━━━━━ Data for this task

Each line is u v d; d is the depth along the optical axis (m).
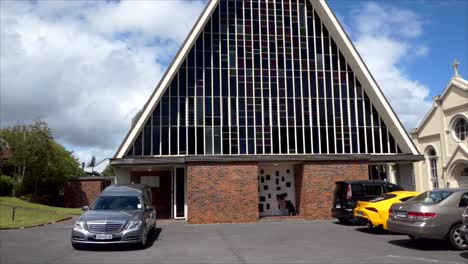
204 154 23.08
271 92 24.31
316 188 20.89
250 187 20.17
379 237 13.61
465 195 10.94
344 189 17.44
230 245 12.28
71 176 42.47
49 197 41.25
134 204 13.09
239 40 24.56
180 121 23.25
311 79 24.80
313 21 25.41
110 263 9.43
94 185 40.69
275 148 23.72
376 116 24.98
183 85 23.64
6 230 17.31
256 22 24.94
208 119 23.48
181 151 22.94
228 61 24.25
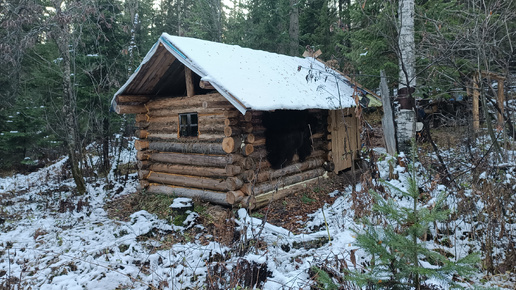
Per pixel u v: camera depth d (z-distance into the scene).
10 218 8.22
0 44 9.27
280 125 7.96
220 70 7.01
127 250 5.46
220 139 7.24
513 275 3.44
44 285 4.36
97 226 7.19
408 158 7.41
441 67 8.20
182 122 8.24
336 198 7.76
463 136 8.46
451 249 4.07
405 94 8.71
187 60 6.93
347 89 10.09
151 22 28.19
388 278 2.49
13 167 16.06
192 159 7.80
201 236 6.06
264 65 8.73
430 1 10.39
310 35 20.59
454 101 12.59
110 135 13.27
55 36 9.73
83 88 12.23
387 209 2.64
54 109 12.52
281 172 8.02
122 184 10.88
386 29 9.57
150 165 8.99
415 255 2.38
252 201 7.05
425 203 4.50
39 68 13.47
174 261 4.92
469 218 4.57
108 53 13.16
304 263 4.27
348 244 3.93
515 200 4.25
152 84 8.38
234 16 25.05
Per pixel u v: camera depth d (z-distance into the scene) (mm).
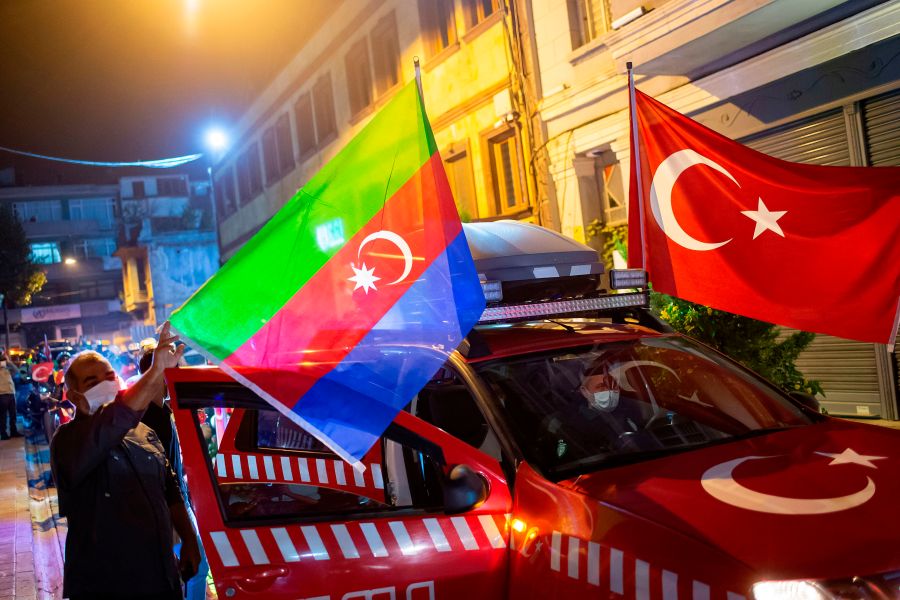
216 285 3055
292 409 2811
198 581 3578
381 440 3295
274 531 2988
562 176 13016
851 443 3166
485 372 3527
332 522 3010
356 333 3070
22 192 63219
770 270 4723
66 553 3201
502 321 3643
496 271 4039
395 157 3123
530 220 14016
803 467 2926
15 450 14609
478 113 15117
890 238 4371
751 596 2318
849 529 2463
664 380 3762
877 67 8227
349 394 2869
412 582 2910
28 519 8789
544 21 13039
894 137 8242
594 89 12039
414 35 16922
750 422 3592
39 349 25203
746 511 2617
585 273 4293
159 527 3221
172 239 54469
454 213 3053
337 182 3146
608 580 2604
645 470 3018
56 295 64125
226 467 3250
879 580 2307
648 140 5113
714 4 8688
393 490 3225
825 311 4594
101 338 64625
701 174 4902
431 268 3057
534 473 3061
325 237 3121
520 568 2889
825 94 8805
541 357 3676
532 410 3393
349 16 19688
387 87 18562
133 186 60188
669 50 9500
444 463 3078
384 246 3113
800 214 4594
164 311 53469
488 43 14508
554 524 2832
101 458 3076
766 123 9531
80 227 64250
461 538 2949
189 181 60938
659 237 5109
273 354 2998
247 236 31703
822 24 8648
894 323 4395
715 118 10227
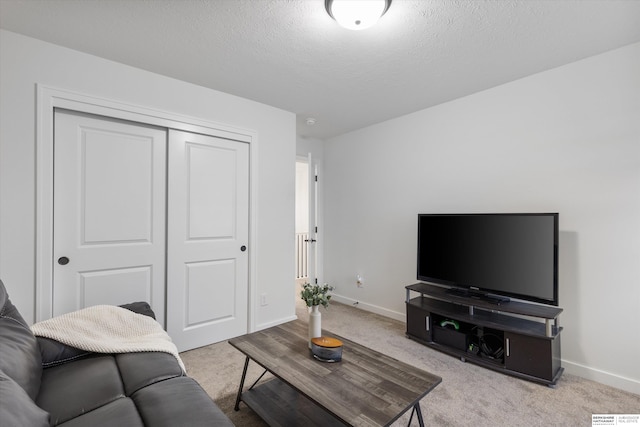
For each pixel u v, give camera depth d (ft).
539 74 7.91
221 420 3.47
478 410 5.92
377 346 8.87
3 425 2.55
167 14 5.65
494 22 5.81
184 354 8.39
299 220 20.77
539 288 7.31
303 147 14.06
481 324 7.64
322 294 5.83
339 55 7.05
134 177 7.82
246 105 9.70
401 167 11.31
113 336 5.58
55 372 4.63
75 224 7.03
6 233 6.15
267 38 6.39
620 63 6.75
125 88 7.51
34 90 6.41
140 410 3.64
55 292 6.79
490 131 8.87
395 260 11.51
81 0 5.26
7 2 5.29
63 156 6.88
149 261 8.04
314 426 5.08
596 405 6.07
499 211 8.67
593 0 5.20
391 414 3.85
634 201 6.59
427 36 6.28
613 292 6.82
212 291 9.11
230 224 9.46
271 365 5.11
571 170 7.41
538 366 6.79
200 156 8.86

━━━━━━━━━━

Brief
Can you repeat every record above exactly, apart from the pictures?

Finished exercise
Each line is u v d; d is the depth along the optical axis (m).
204 154 23.08
271 92 24.31
316 188 20.89
250 187 20.17
379 237 13.61
465 195 10.94
344 189 17.44
230 245 12.28
71 176 42.47
49 197 41.25
134 204 13.09
239 40 24.56
180 121 23.25
311 79 24.80
313 21 25.41
110 263 9.43
94 185 40.69
275 148 23.72
376 116 24.98
183 85 23.64
6 230 17.31
256 22 24.94
208 119 23.48
181 151 22.94
228 61 24.25
Per pixel u v: camera depth d (z-distance into the scene).
10 218 8.22
0 44 9.27
280 125 7.96
220 70 7.01
127 250 5.46
220 139 7.24
513 275 3.44
44 285 4.36
97 226 7.19
408 158 7.41
441 67 8.20
182 122 8.24
336 198 7.76
463 136 8.46
451 249 4.07
405 94 8.71
187 60 6.93
347 89 10.09
151 22 28.19
388 278 2.49
13 167 16.06
192 159 7.80
201 236 6.06
264 65 8.73
430 1 10.39
310 35 20.59
454 101 12.59
110 135 13.27
55 36 9.73
83 88 12.23
387 209 2.64
54 109 12.52
281 172 8.02
122 184 10.88
386 29 9.57
150 165 8.99
415 255 2.38
252 201 7.05
425 203 4.50
39 68 13.47
174 261 4.92
469 218 4.57
108 53 13.16
304 263 4.27
348 244 3.93
515 200 4.25
152 84 8.38
234 16 25.05
Per pixel u v: camera depth d (z-distance into the scene) (mm).
216 285 3055
292 409 2811
198 581 3578
381 440 3295
274 531 2988
562 176 13016
851 443 3166
485 372 3527
332 522 3010
356 333 3070
22 192 63219
770 270 4723
66 553 3201
502 321 3643
496 271 4039
395 157 3123
530 220 14016
803 467 2926
15 450 14609
478 113 15117
890 238 4371
751 596 2318
849 529 2463
664 380 3762
877 67 8227
349 394 2869
412 582 2910
28 519 8789
544 21 13039
894 137 8242
594 89 12039
414 35 16922
750 422 3592
39 349 25203
746 511 2617
585 273 4293
159 527 3221
172 239 54469
454 213 3053
337 182 3146
608 580 2604
645 470 3018
56 295 64125
226 467 3250
879 580 2307
648 140 5113
714 4 8688
393 490 3225
825 311 4594
101 338 64625
701 174 4902
431 268 3057
534 473 3061
325 237 3121
520 568 2889
825 94 8805
541 357 3676
532 410 3393
349 16 19688
387 87 18562
133 186 60188
669 50 9500
444 463 3078
384 246 3113
800 214 4594
164 311 53469
488 43 14508
554 524 2832
101 458 3076
766 123 9531
80 227 64250
461 538 2949
189 181 60938
659 237 5109
273 354 2998
247 236 31703
822 24 8648
894 323 4395
715 118 10227
For each pixel u v, give camera depth d (ft).
539 74 7.91
221 420 3.47
478 410 5.92
377 346 8.87
3 425 2.55
167 14 5.65
494 22 5.81
184 354 8.39
299 220 20.77
539 288 7.31
303 147 14.06
481 324 7.64
322 294 5.83
339 55 7.05
134 177 7.82
246 105 9.70
401 167 11.31
113 336 5.58
55 372 4.63
75 224 7.03
6 233 6.15
267 38 6.39
620 63 6.75
125 88 7.51
34 90 6.41
140 410 3.64
55 292 6.79
490 131 8.87
395 260 11.51
81 0 5.26
7 2 5.29
63 156 6.88
149 261 8.04
314 426 5.08
596 405 6.07
499 211 8.67
593 0 5.20
391 414 3.85
634 201 6.59
427 36 6.28
613 292 6.82
212 291 9.11
230 224 9.46
271 365 5.11
571 170 7.41
538 366 6.79
200 156 8.86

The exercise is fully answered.